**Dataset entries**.
····················

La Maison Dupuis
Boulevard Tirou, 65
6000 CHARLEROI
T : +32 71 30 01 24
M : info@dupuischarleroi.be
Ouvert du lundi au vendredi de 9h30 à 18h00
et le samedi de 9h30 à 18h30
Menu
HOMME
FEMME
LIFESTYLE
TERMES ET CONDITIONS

····················

**Job**. Copy every line of the material above word for word, keeping the same order and line breaks.

**Output of the task**.
La Maison Dupuis
Boulevard Tirou, 65
6000 CHARLEROI
T : +32 71 30 01 24
M : info@dupuischarleroi.be
Ouvert du lundi au vendredi de 9h30 à 18h00
et le samedi de 9h30 à 18h30
Menu
HOMME
FEMME
LIFESTYLE
TERMES ET CONDITIONS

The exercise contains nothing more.